Keeping a ride together – The Cornerman System

The cornerman system (or 'corner marker system') works pretty well for larger groups, and those with some slow and some fast riders; it encourages overtaking. If there's only three or four riders, or everyone rides at about the same pace, follow the leader is normally a better match.

Most forums try to explain the cornerman system but make it sound far more complex than it is.

In short, there is a 'leader' and a 'tailgunner' (who might also be called a 'tail-end Charlie' or 'TEC'), and everyone should be able to identify the tailgunner from the front and the leader from behind.

The leader goes at the front of the ride and knows where they're going, the tailgunner stays at the back - nobody overtakes the leader, and the tailgunner overtakes nobody.

Whenever the ride does anything other than go straight on, the rider immediately behind the leader stops and marks the corner - they are now a 'cornerman' or a 'cornermarker'. If the leader thinks a marker's needed somewhere then they'll point to where the marker should be, and the next rider should stop and mark whatever's been pointed at. Marking a corner is exactly that - pulling over (often just to the side of the road, but if there's a pavement or something that's fine too) so as to be able to direct other riders.

Riders approaching the corner will see this rider and know to turn, or at least that they need to do something other than just carry on riding straight on.

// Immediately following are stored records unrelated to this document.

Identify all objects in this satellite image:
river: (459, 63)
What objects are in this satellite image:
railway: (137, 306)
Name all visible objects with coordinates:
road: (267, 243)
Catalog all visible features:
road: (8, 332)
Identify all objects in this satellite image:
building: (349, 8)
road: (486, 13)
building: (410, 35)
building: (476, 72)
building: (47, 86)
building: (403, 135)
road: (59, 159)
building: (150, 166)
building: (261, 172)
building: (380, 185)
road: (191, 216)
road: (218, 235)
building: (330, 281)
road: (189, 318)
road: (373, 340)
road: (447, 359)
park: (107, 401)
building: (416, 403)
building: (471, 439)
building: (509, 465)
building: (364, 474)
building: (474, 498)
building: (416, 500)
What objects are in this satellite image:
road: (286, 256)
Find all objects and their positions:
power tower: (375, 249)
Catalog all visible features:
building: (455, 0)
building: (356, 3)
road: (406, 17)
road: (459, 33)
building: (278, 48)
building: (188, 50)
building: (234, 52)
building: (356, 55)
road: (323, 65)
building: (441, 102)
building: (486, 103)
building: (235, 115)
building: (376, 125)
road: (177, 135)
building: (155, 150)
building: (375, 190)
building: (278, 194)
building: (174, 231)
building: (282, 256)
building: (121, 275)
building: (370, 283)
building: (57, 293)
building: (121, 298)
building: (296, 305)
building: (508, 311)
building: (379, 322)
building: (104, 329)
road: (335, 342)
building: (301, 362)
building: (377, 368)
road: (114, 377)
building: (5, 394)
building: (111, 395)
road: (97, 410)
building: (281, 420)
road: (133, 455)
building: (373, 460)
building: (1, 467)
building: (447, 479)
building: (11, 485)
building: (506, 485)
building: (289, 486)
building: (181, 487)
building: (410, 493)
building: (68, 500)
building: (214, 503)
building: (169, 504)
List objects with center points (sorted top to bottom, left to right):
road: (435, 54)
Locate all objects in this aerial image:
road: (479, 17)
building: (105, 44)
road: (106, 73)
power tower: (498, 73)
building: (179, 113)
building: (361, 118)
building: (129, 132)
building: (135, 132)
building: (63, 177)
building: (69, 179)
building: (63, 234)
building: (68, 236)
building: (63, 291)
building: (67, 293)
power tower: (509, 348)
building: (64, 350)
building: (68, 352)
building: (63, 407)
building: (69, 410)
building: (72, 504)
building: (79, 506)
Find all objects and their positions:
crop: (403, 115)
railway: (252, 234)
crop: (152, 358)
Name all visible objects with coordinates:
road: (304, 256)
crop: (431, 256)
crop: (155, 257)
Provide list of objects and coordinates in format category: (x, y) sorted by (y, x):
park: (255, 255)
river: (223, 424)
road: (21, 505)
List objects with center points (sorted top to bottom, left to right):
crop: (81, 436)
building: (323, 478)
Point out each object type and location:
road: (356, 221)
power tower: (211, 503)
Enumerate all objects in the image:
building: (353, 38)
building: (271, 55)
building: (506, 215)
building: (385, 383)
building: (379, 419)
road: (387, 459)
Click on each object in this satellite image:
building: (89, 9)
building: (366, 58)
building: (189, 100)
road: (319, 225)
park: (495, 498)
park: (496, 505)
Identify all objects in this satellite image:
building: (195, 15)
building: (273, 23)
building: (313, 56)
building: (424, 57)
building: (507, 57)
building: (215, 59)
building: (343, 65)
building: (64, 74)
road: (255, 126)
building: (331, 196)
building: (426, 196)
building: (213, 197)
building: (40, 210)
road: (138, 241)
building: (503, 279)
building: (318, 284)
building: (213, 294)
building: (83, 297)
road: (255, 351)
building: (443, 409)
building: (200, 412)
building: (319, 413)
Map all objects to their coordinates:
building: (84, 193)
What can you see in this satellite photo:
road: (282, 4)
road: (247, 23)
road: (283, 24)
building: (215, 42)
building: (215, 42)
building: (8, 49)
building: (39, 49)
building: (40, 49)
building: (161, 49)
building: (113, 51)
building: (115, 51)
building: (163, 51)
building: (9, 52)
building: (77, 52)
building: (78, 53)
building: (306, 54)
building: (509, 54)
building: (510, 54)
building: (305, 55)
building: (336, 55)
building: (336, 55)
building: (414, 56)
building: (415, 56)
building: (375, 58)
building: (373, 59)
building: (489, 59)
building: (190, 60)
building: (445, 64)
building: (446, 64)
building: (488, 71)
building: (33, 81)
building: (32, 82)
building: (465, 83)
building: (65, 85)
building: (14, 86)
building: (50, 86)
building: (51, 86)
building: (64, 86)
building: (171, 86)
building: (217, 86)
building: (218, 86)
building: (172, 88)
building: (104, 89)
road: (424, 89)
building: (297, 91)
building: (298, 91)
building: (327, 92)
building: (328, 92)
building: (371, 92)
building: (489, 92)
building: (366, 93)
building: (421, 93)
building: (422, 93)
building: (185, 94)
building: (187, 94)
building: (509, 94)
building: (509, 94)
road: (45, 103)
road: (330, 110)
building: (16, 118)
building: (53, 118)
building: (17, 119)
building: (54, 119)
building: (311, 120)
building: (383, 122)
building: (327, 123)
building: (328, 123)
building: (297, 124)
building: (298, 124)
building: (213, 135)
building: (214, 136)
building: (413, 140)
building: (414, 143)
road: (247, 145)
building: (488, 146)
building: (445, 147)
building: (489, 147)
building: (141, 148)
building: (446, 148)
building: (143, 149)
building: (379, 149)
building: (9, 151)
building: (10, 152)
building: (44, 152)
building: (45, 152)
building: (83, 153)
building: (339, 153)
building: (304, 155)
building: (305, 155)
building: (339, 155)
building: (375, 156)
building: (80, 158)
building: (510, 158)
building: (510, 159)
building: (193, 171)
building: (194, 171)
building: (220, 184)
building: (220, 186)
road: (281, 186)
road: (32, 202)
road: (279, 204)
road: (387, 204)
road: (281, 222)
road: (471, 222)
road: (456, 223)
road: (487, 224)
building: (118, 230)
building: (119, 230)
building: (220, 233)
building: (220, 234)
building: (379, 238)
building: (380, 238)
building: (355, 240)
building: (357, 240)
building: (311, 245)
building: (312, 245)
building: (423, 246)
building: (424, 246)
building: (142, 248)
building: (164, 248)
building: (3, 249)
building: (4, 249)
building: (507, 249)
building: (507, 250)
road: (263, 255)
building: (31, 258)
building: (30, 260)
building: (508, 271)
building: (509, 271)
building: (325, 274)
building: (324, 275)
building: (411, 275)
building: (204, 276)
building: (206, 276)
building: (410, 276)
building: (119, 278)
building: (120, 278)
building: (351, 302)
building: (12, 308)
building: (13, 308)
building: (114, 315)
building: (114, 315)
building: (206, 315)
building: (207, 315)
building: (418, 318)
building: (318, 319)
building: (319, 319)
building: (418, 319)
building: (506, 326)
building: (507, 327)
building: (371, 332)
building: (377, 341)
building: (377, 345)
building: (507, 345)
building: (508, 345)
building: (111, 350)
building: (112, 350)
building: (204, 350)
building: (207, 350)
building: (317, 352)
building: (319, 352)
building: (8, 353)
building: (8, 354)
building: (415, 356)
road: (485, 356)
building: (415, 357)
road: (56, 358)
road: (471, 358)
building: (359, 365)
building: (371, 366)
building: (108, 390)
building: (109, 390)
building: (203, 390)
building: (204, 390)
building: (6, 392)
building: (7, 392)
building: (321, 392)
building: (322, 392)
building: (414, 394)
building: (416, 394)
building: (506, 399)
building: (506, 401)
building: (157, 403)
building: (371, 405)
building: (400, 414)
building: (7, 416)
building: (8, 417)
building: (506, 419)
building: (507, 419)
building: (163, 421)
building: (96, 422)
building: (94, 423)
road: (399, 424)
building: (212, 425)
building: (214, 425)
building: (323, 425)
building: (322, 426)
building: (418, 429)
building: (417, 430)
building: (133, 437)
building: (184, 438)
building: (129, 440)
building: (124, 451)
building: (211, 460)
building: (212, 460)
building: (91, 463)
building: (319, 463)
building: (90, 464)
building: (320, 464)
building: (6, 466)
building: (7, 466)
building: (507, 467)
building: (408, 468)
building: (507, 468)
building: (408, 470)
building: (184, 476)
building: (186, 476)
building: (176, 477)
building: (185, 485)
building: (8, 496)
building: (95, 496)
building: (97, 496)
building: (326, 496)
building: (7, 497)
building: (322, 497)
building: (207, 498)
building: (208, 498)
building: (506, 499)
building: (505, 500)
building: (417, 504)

It is quite important that the cornermarker positions themselves such that they are obvious to oncoming riders (not hidden behind a sign, or already round the corner), and also such that it is obvious what the oncoming rider must do - which turning, roundabout exit or lane they should be taking.

As the tailgunner approaches the corner, the cornermarker gets back on their bike and rejoins the ride - pulling in before the tailgunner, but after the previous rider has taken the corner.

And that's basically all there is to it. During the ride the faster riders will naturaly find themselves overtaking lots, and therefore at the front a lot, and so marking corners. Slower riders will sit in the middle with a steady stream of corner markers guiding them, and faster riders overtaking them to mark more corners.